September 26, 2017

Senators Call on Justice Department to Explain Role in Trump Voter Integrity Commission

Recent events signal a possible ‘return to the illegal politicization of the Department’s Civil Rights Division that took place under the Bush administration’

Washington, DC – Seven Senators in a letter today ask the Department of Justice to explain its coordination with members of President Donald Trump’s Advisory Commission on Election Integrity, which has sought sensitive voter roll data on the majority of the voting public and conducted highly partisan hearings based on discredited allegations of voter fraud.  The group also raises questions about emails apparently sent to and from the Attorney General’s personal email account, including whether the Department adequately reviewed that personal email account in responding to a recent Freedom of Information Act (FOIA) request. 

“It would be a low moment for the Department to have been a facilitator of the myth – perhaps a fraud in its own right – that widespread voter fraud is a problem plaguing our election system, especially when the Department itself has produced evidence to the contrary,” Senators Sheldon Whitehouse (D-RI), Dianne Feinstein (D-CA), Patrick Leahy (D-VT), Dick Durbin (D-IL), Al Franken (D-MN), Richard Blumenthal (D-CT), and Mazie Hirono (D-HI) write.
§
Task description.
According to the press release, how many senators wrote the letter to the Department of Justice? The listing is drawn from a source unrelated to the press release.
§
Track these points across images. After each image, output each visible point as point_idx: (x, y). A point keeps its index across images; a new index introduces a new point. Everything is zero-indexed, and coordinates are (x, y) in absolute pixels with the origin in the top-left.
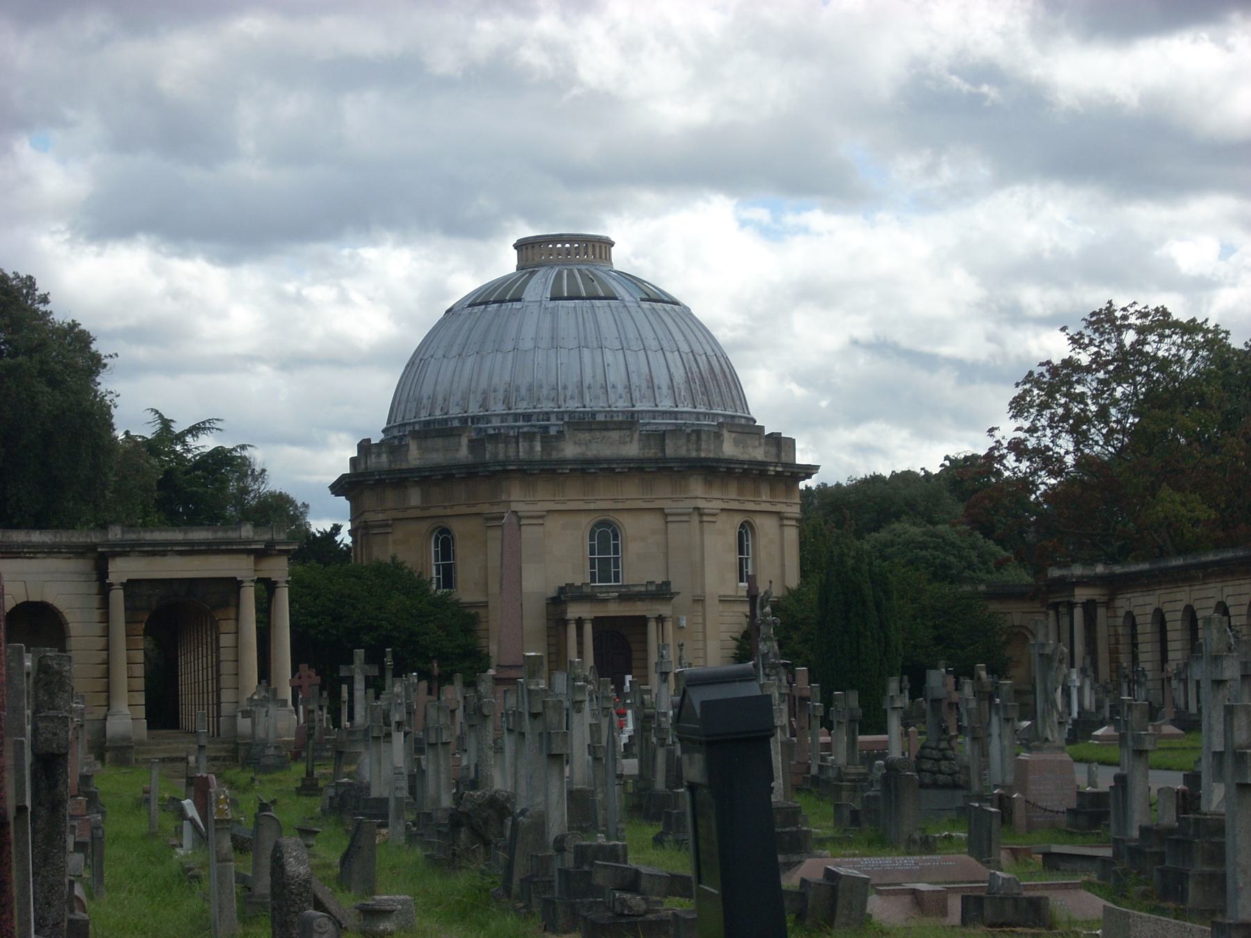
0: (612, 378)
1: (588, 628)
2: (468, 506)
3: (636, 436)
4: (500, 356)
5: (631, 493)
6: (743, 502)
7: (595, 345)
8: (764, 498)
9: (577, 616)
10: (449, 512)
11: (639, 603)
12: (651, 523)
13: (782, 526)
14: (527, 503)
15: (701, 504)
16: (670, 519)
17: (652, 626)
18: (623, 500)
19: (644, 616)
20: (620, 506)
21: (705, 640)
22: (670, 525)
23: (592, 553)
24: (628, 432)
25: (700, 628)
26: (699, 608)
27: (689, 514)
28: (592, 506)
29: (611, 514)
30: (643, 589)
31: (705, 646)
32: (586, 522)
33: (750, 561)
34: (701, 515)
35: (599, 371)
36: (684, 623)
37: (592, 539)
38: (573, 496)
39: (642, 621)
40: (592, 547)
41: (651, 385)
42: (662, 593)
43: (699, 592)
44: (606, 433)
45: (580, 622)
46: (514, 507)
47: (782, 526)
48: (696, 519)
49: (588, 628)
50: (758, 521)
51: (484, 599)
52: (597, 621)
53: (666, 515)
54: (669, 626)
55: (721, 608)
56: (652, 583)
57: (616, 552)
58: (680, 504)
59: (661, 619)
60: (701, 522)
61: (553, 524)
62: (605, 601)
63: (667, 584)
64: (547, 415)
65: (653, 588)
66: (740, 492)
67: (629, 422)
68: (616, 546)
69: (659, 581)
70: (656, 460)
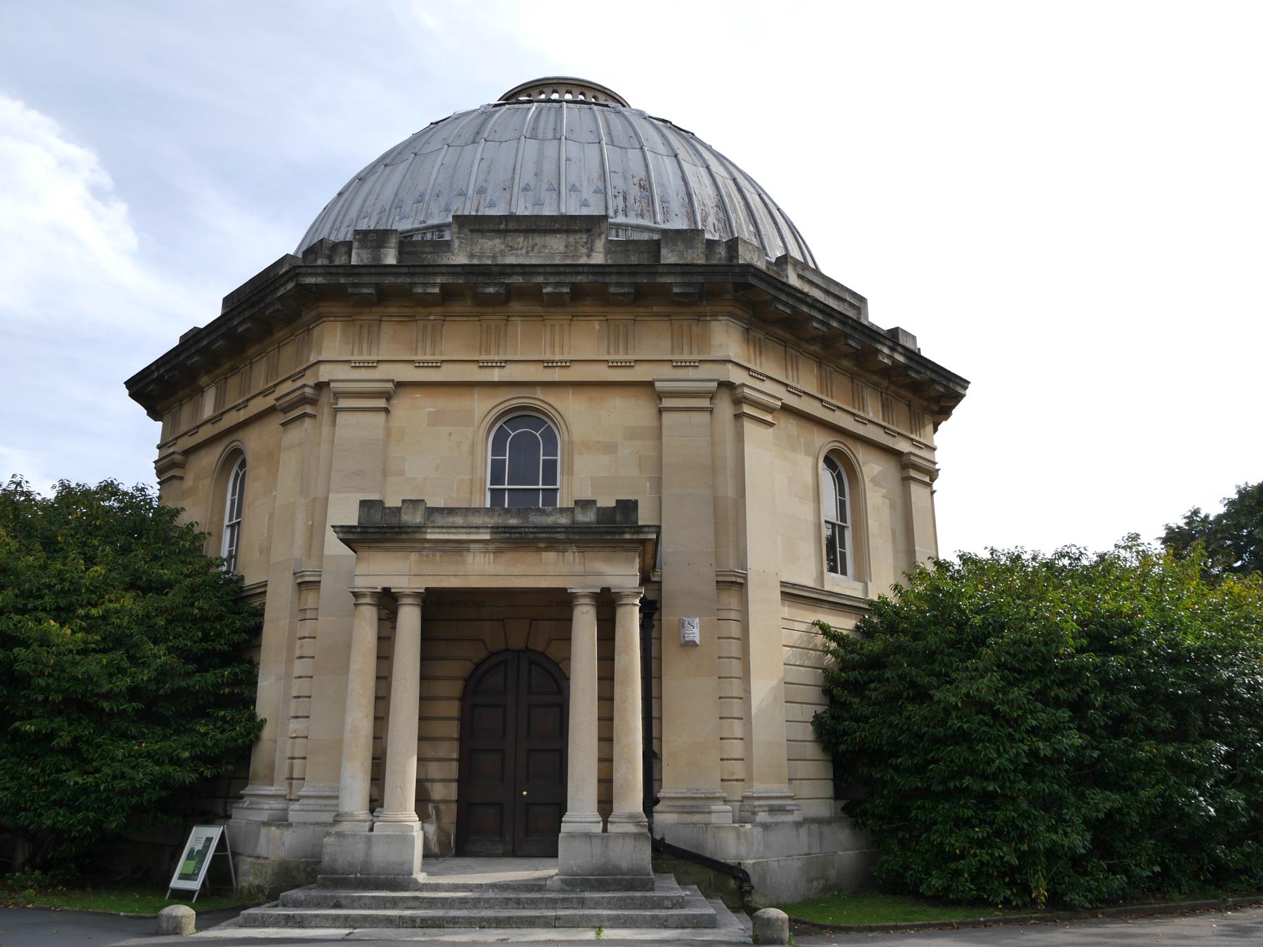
0: (571, 175)
2: (265, 393)
3: (600, 244)
4: (389, 168)
5: (583, 346)
7: (550, 136)
8: (871, 416)
9: (379, 584)
10: (242, 415)
11: (550, 556)
12: (628, 412)
13: (906, 480)
14: (357, 365)
15: (737, 376)
16: (667, 403)
17: (585, 623)
18: (566, 364)
19: (565, 589)
21: (746, 676)
22: (664, 414)
23: (497, 477)
24: (585, 237)
26: (731, 599)
27: (712, 396)
28: (496, 375)
29: (539, 393)
31: (747, 691)
32: (483, 407)
34: (738, 401)
35: (549, 167)
36: (694, 633)
37: (498, 448)
38: (456, 351)
41: (646, 186)
42: (616, 528)
43: (731, 564)
44: (539, 240)
45: (387, 602)
46: (325, 373)
47: (906, 480)
48: (725, 409)
49: (409, 619)
52: (439, 607)
53: (660, 396)
54: (630, 621)
55: (787, 611)
57: (550, 475)
58: (691, 373)
60: (739, 416)
61: (409, 411)
62: (459, 547)
63: (628, 507)
64: (440, 228)
65: (588, 517)
66: (824, 384)
67: (589, 225)
68: (551, 468)
70: (632, 270)
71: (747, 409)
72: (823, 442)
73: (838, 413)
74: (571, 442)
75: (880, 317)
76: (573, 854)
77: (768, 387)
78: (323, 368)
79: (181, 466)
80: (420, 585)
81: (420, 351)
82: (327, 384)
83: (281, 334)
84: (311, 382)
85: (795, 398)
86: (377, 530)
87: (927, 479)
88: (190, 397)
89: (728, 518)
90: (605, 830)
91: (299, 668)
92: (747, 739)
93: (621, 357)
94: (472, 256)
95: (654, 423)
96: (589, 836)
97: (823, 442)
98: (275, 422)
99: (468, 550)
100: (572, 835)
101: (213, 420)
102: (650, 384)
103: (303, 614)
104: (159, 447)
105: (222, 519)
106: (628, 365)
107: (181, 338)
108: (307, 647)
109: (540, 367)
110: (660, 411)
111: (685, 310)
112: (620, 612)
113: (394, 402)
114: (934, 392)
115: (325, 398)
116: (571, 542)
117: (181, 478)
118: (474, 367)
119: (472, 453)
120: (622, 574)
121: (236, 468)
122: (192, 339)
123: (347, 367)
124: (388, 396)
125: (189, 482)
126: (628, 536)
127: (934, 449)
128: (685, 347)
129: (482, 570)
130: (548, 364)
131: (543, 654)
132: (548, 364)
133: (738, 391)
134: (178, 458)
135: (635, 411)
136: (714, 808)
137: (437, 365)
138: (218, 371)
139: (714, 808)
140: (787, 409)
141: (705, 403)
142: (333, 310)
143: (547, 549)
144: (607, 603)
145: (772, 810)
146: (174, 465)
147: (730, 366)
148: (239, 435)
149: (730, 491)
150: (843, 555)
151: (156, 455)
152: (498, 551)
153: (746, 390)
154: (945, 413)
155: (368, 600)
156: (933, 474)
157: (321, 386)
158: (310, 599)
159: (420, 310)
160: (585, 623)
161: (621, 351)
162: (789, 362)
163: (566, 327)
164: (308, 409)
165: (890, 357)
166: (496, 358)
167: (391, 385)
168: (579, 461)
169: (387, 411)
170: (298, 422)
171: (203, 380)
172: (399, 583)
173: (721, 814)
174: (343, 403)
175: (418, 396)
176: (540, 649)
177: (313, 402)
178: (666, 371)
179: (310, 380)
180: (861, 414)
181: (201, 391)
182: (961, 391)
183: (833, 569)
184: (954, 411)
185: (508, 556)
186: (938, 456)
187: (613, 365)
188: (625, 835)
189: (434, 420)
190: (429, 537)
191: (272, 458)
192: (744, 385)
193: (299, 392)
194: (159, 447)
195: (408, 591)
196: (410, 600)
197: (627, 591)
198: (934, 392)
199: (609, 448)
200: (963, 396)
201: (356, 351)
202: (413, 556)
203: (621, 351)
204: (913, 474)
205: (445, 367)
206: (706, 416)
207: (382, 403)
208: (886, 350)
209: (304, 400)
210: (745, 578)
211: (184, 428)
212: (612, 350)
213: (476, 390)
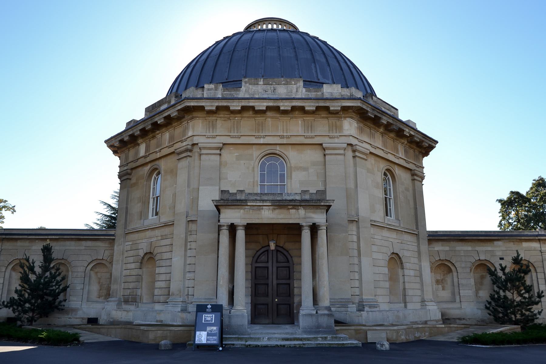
1: (241, 234)
2: (169, 147)
6: (387, 153)
8: (400, 156)
9: (230, 221)
10: (158, 155)
11: (293, 211)
12: (312, 156)
13: (414, 180)
15: (354, 142)
17: (306, 235)
19: (299, 224)
20: (285, 141)
23: (262, 181)
25: (355, 245)
26: (353, 227)
28: (262, 141)
29: (278, 148)
30: (298, 198)
31: (360, 261)
32: (256, 153)
33: (392, 201)
34: (354, 151)
37: (262, 170)
39: (296, 229)
40: (262, 176)
45: (232, 229)
46: (196, 140)
48: (350, 154)
49: (241, 234)
50: (397, 171)
51: (171, 219)
54: (322, 235)
56: (304, 192)
57: (282, 180)
58: (336, 140)
59: (314, 229)
60: (354, 157)
61: (228, 155)
65: (307, 197)
68: (282, 176)
69: (313, 190)
71: (357, 154)
72: (383, 166)
73: (389, 155)
74: (291, 167)
75: (403, 116)
76: (303, 321)
77: (365, 145)
78: (195, 138)
79: (130, 174)
80: (245, 222)
81: (232, 132)
82: (197, 144)
83: (176, 124)
84: (190, 143)
85: (374, 149)
86: (226, 201)
87: (420, 179)
88: (134, 147)
89: (351, 197)
90: (317, 313)
91: (189, 253)
92: (360, 280)
93: (310, 134)
94: (249, 94)
95: (322, 159)
96: (311, 315)
97: (383, 166)
98: (174, 158)
99: (262, 209)
100: (304, 315)
101: (145, 157)
102: (321, 144)
103: (188, 232)
104: (119, 167)
105: (149, 195)
106: (312, 137)
107: (128, 124)
108: (193, 245)
109: (279, 138)
110: (325, 155)
111: (334, 116)
112: (319, 232)
113: (222, 151)
114: (423, 145)
115: (196, 149)
116: (301, 206)
117: (130, 179)
118: (253, 138)
119: (253, 171)
120: (319, 218)
121: (154, 175)
122: (132, 125)
123: (204, 137)
124: (221, 149)
125: (134, 181)
126: (322, 204)
127: (423, 168)
128: (334, 130)
129: (268, 215)
130: (282, 137)
131: (282, 247)
132: (282, 137)
133: (354, 147)
134: (129, 171)
135: (315, 155)
136: (349, 306)
137: (239, 137)
138: (147, 138)
139: (349, 306)
140: (371, 153)
141: (342, 152)
142: (198, 115)
143: (291, 209)
144: (314, 229)
145: (370, 307)
146: (128, 174)
147: (351, 137)
148: (157, 162)
149: (352, 186)
150: (390, 209)
151: (118, 170)
152: (274, 209)
153: (357, 147)
154: (426, 154)
155: (225, 228)
156: (423, 178)
157: (193, 145)
158: (193, 226)
159: (232, 115)
160: (306, 235)
161: (310, 132)
162: (372, 136)
163: (288, 122)
164: (189, 154)
165: (409, 133)
166: (262, 134)
167: (222, 145)
168: (294, 174)
169: (220, 155)
170: (185, 159)
171: (140, 141)
172: (236, 221)
173: (353, 308)
174: (204, 151)
175: (232, 148)
176: (281, 246)
177: (191, 151)
178: (327, 139)
179: (189, 142)
180: (397, 155)
181: (139, 145)
182: (433, 145)
183: (387, 215)
184: (430, 153)
185: (277, 211)
186: (425, 171)
187: (306, 137)
188: (324, 315)
189: (238, 158)
190: (249, 204)
191: (173, 172)
192: (356, 145)
193: (185, 147)
194: (119, 167)
195: (240, 224)
196: (241, 228)
197: (322, 224)
198: (423, 145)
199: (305, 169)
200: (434, 147)
201: (208, 131)
202: (242, 211)
203: (310, 132)
204: (416, 177)
205: (242, 138)
206: (342, 157)
207: (218, 152)
208: (407, 130)
209: (187, 150)
210: (358, 219)
211: (131, 159)
212: (306, 131)
213: (254, 146)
§
Final answer.
Seven senators.